_AVAILABLE DATA_
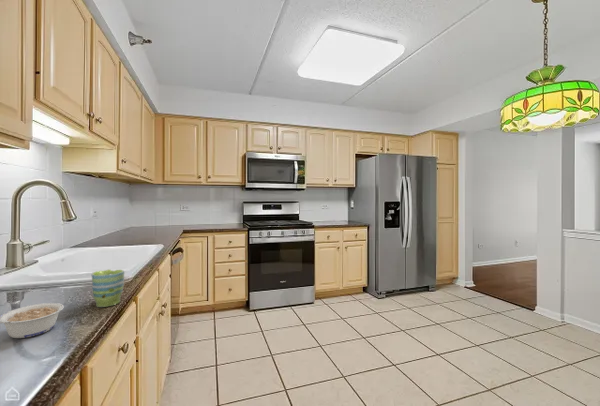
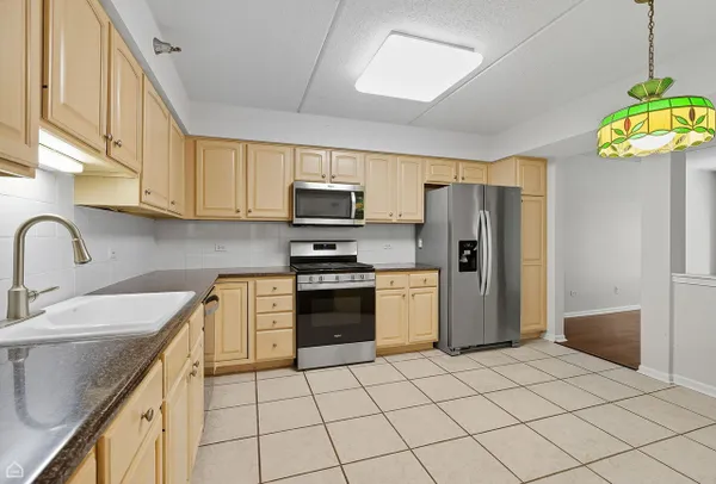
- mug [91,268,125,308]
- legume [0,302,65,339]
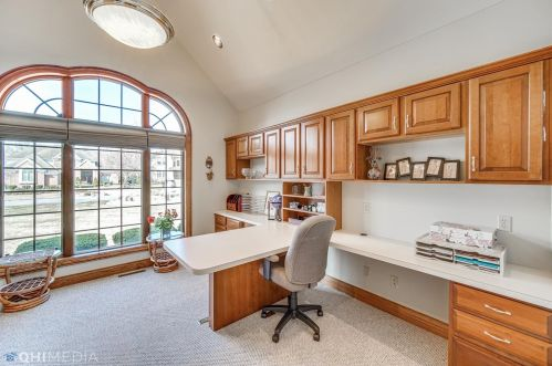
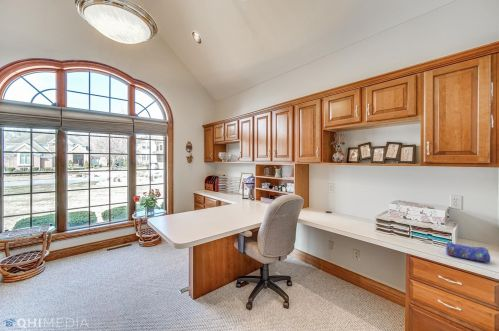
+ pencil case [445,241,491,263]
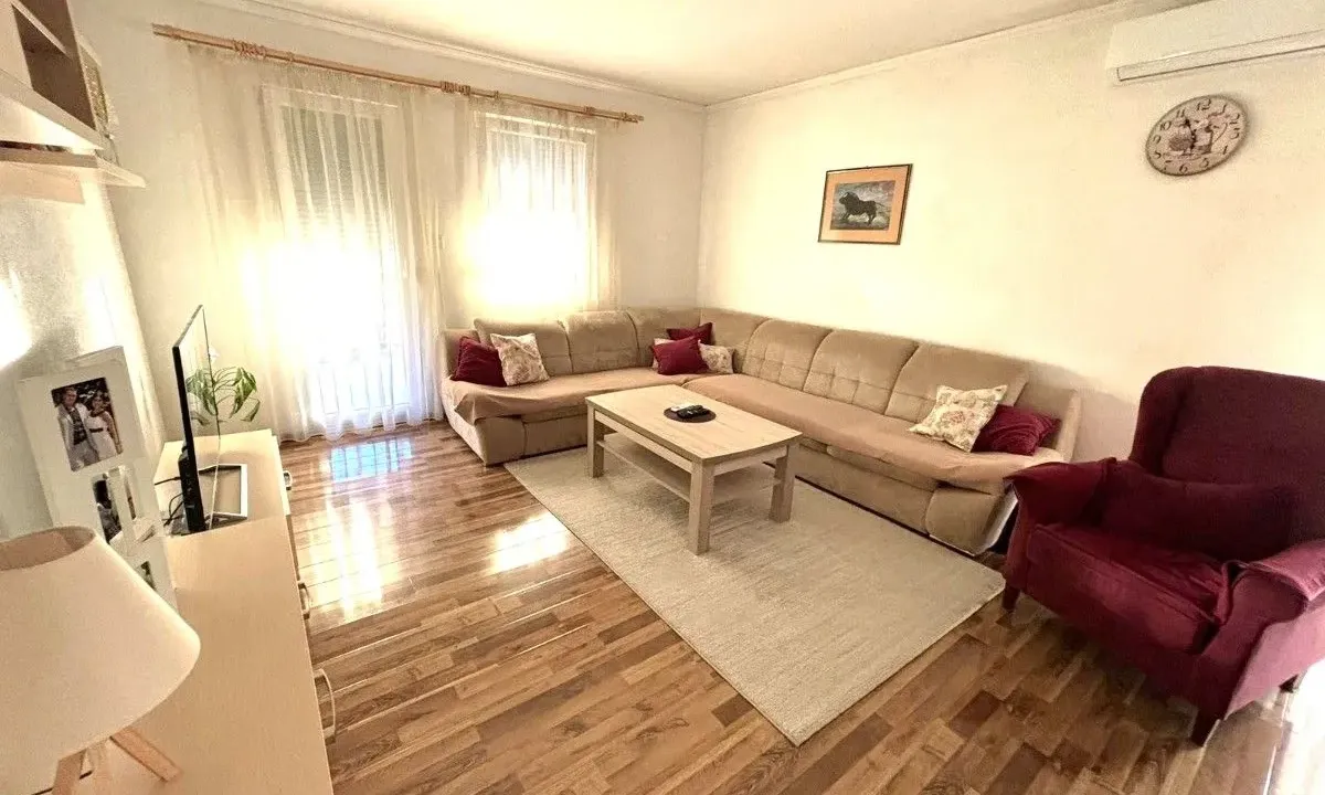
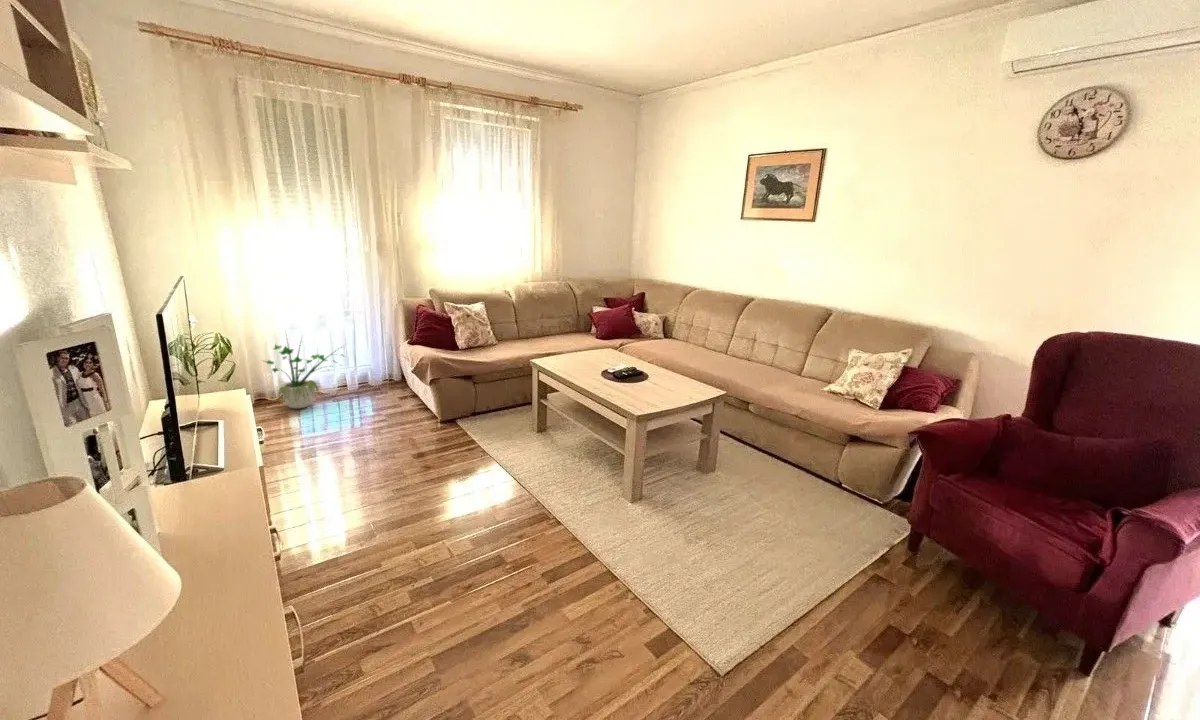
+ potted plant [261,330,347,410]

_YOUR OBJECTIVE_
Reproduce all of the data exactly, omitting each picture it holds.

_RESPONSE TO THIS TASK_
- mug [91,268,125,308]
- legume [0,302,65,339]
+ pencil case [445,241,491,263]
+ potted plant [261,330,347,410]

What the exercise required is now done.